Source records below:

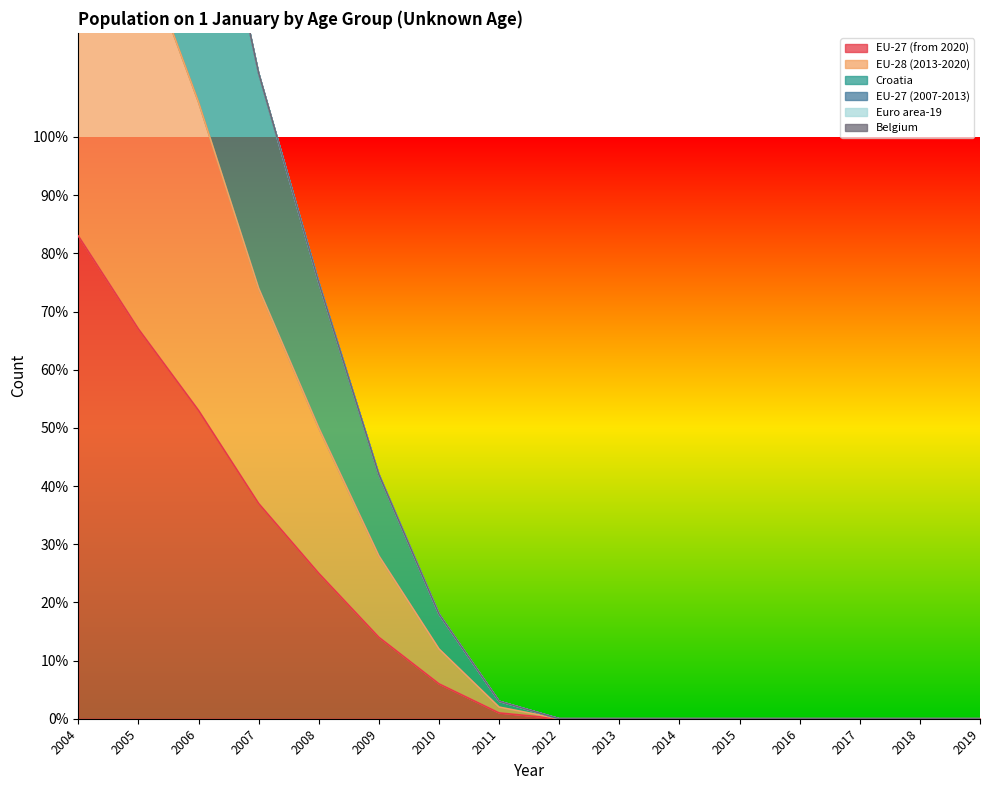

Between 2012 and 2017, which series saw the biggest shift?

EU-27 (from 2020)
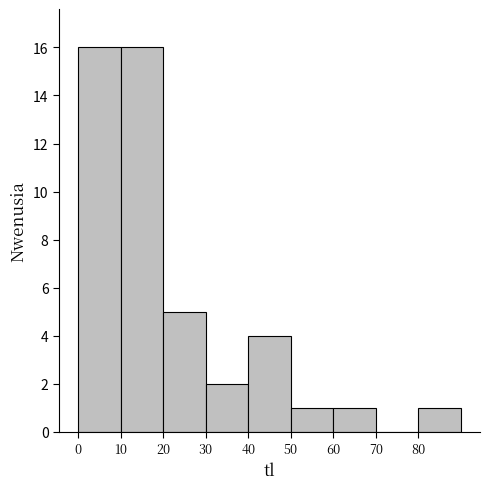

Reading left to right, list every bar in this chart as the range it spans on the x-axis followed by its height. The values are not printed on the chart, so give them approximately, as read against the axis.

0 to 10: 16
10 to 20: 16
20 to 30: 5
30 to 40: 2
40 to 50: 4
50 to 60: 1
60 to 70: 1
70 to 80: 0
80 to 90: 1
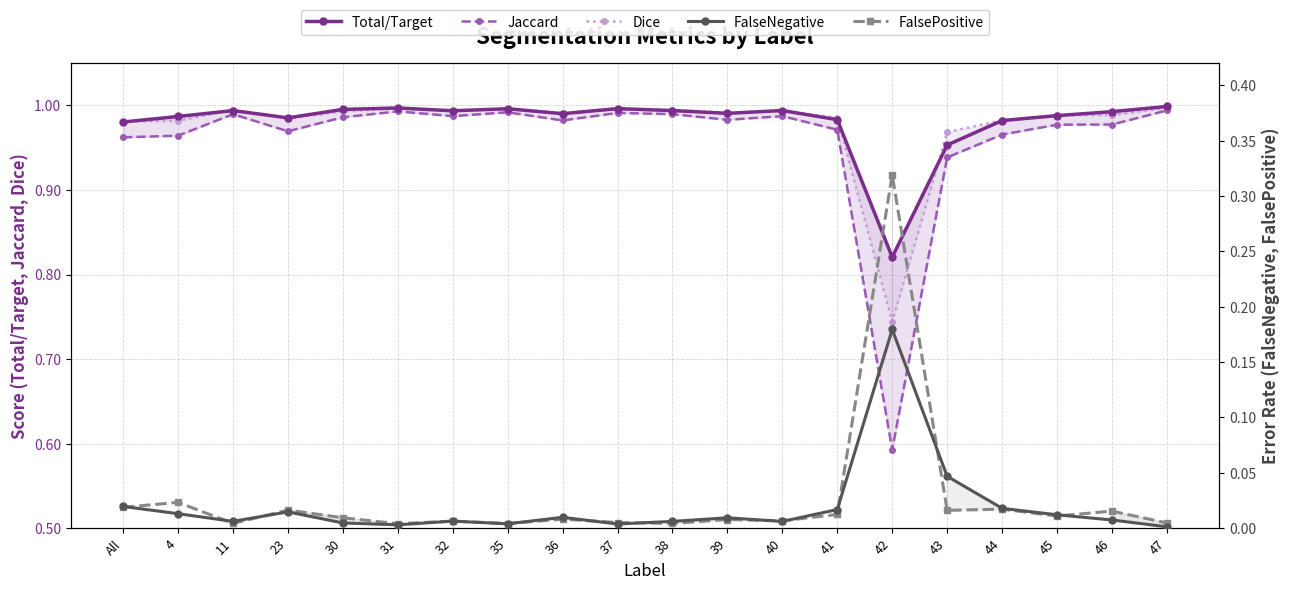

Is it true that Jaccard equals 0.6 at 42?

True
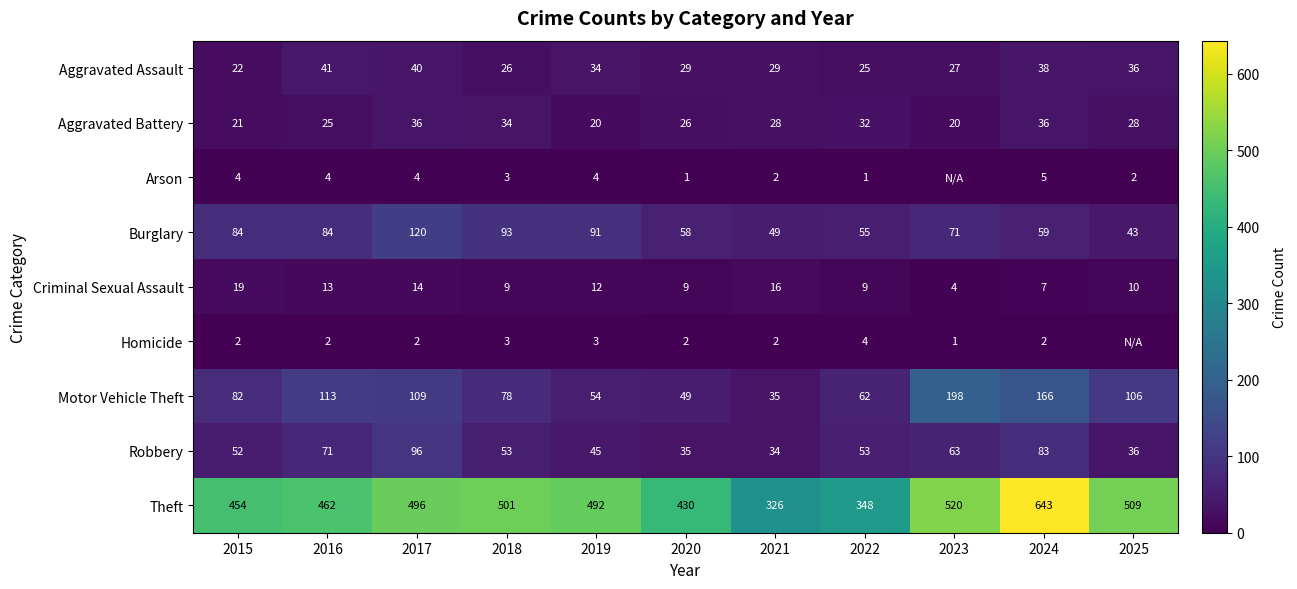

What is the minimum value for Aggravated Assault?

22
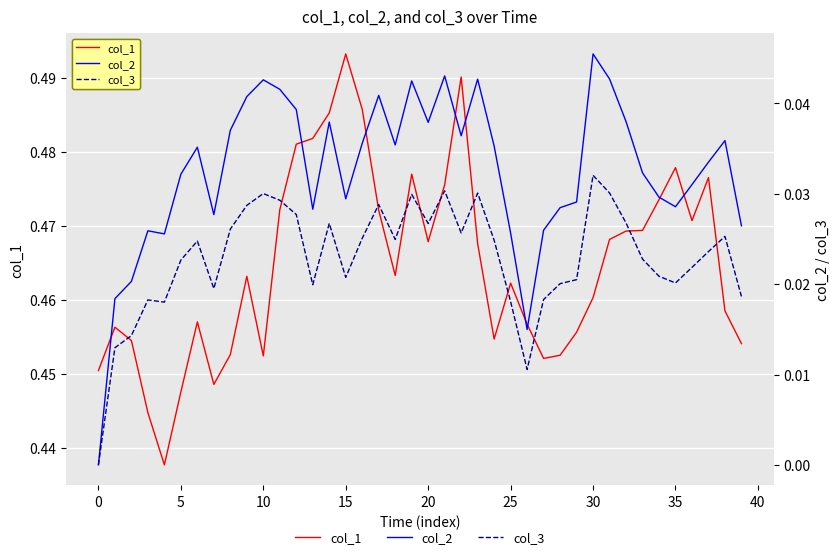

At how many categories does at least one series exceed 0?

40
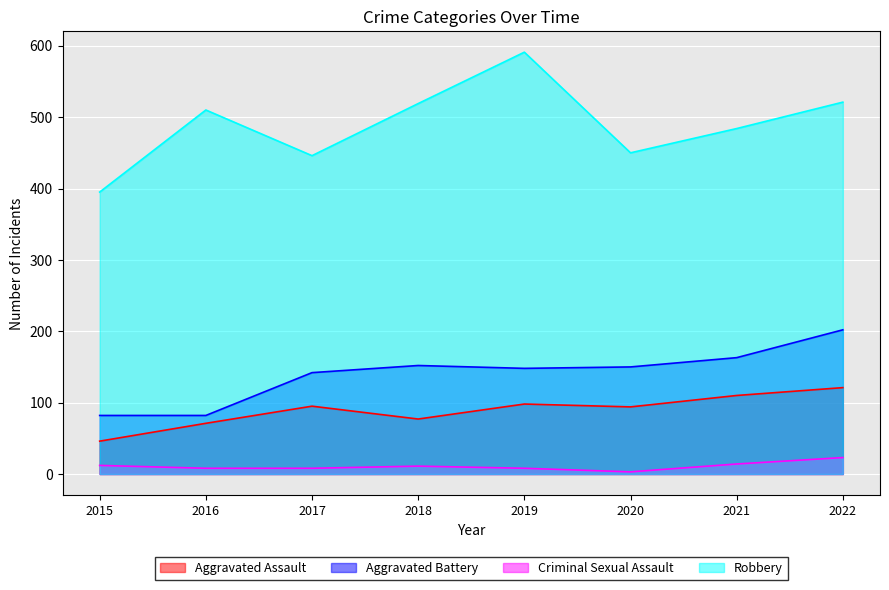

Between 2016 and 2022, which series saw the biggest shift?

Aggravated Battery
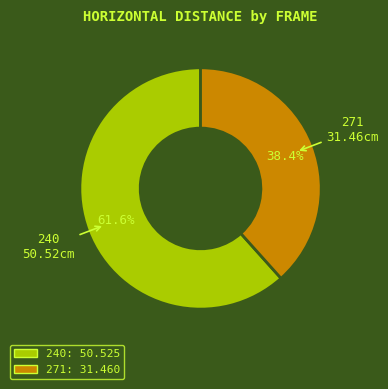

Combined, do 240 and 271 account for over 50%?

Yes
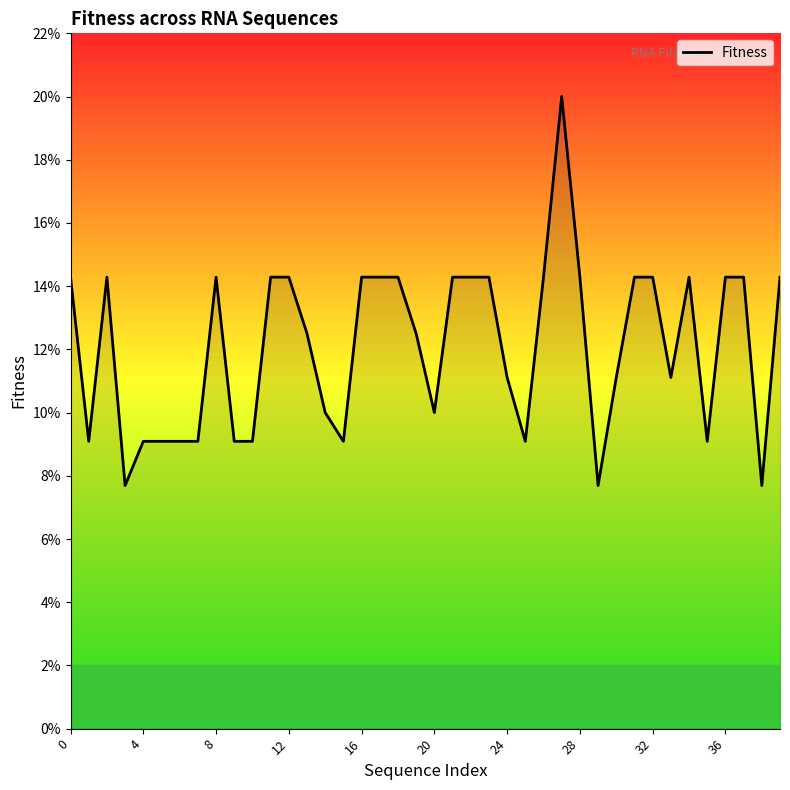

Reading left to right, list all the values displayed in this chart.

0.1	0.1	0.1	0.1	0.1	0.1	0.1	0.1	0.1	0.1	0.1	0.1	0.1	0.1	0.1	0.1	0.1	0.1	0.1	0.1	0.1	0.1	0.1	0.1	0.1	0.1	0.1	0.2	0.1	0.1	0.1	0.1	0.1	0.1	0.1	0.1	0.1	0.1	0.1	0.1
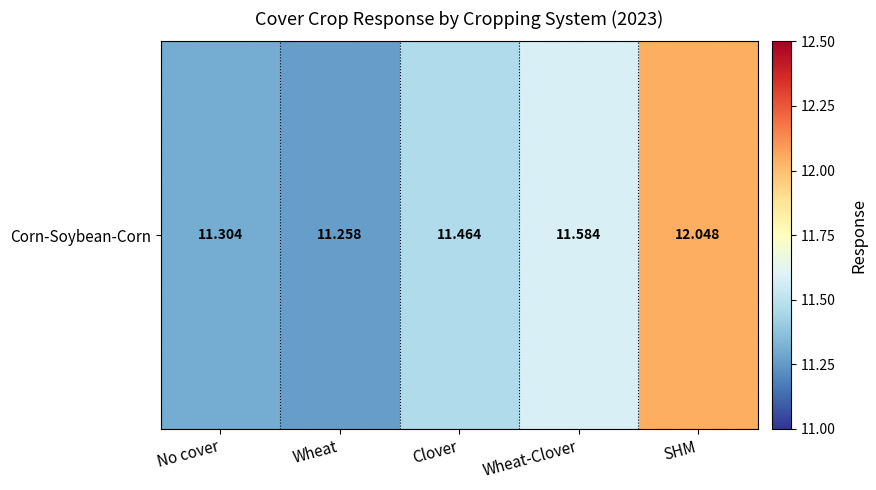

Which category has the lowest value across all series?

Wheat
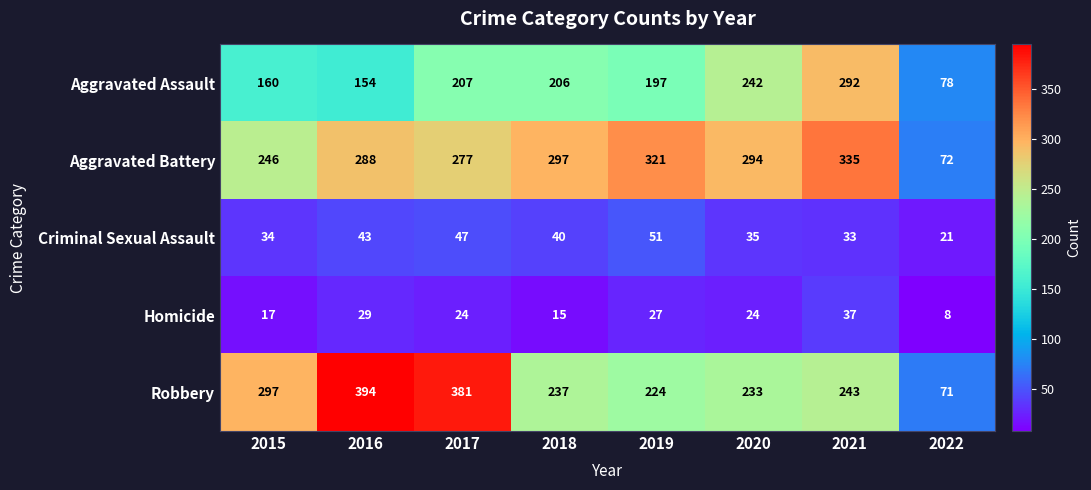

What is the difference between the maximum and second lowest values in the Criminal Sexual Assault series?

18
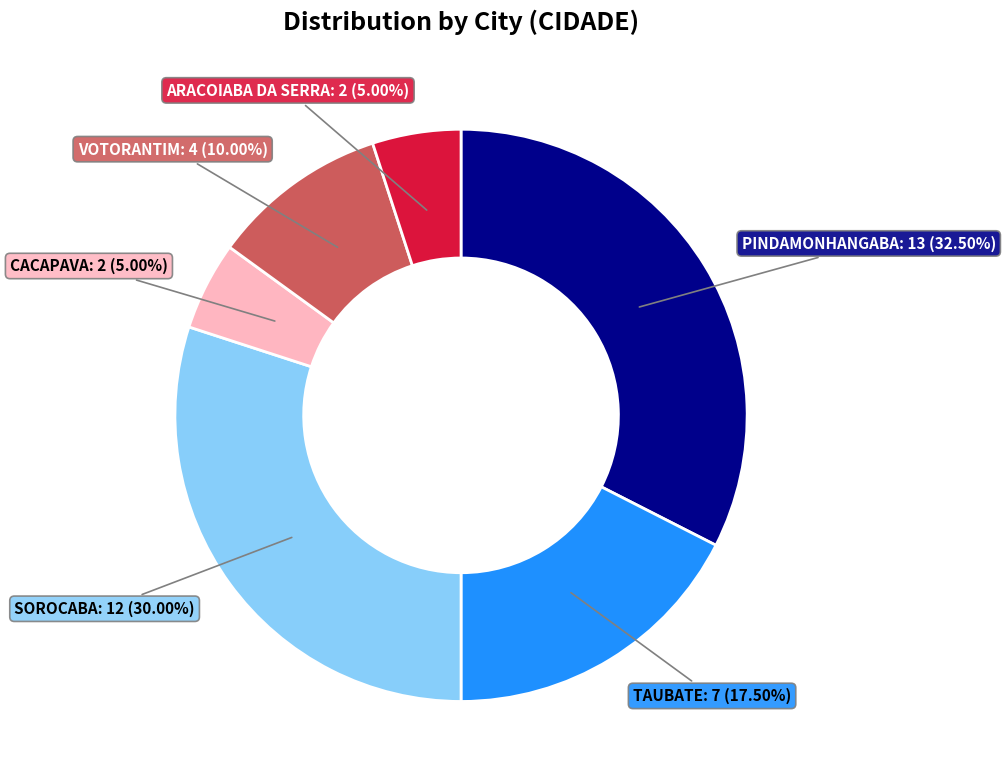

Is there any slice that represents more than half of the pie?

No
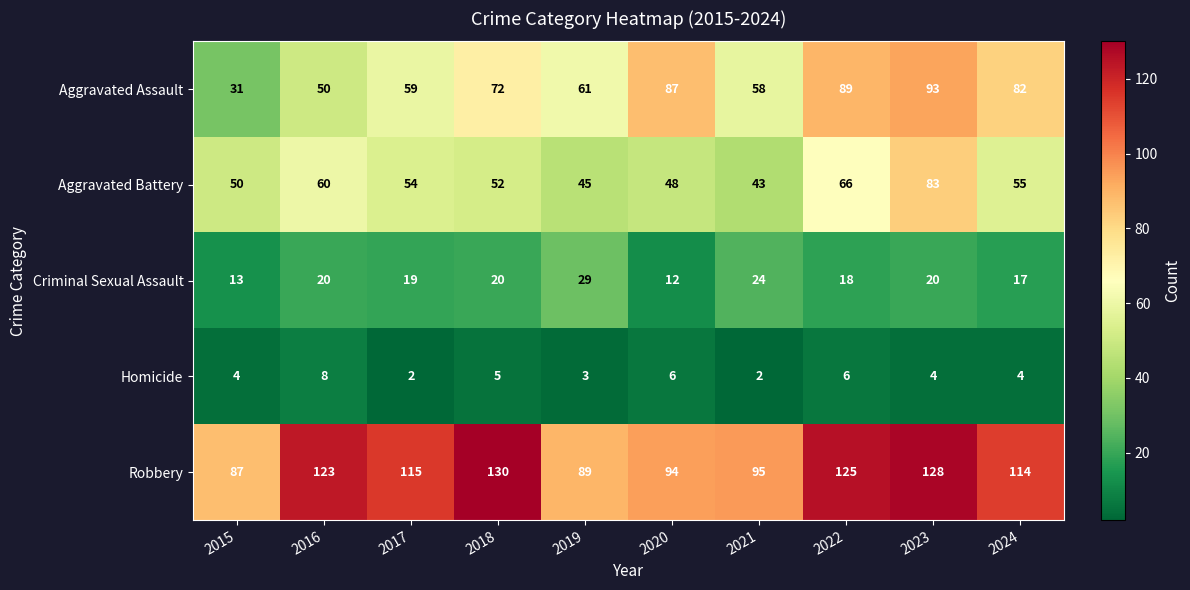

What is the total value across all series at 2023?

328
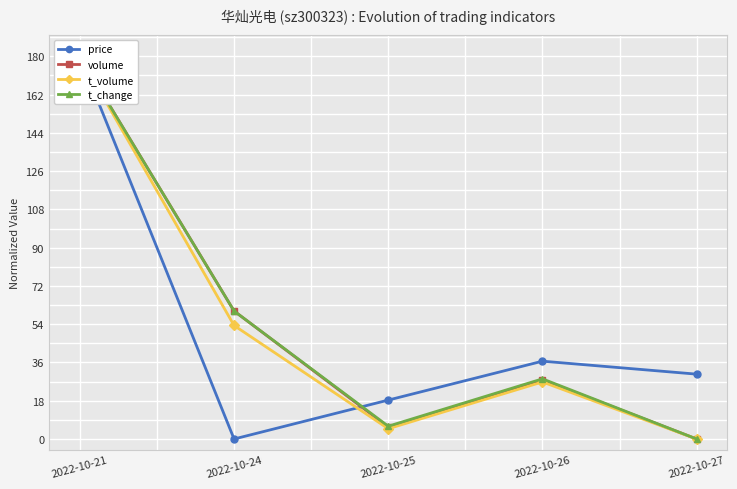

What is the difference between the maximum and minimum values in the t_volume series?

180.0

End of Source records.

→ **Problem requirements**:
Which lines of the records contain the string "lowest", matching case exactly? Copy each of those lines in full.

→ **Result for this task**:
Which category has the lowest value across all series?
What is the difference between the maximum and second lowest values in the Criminal Sexual Assault series?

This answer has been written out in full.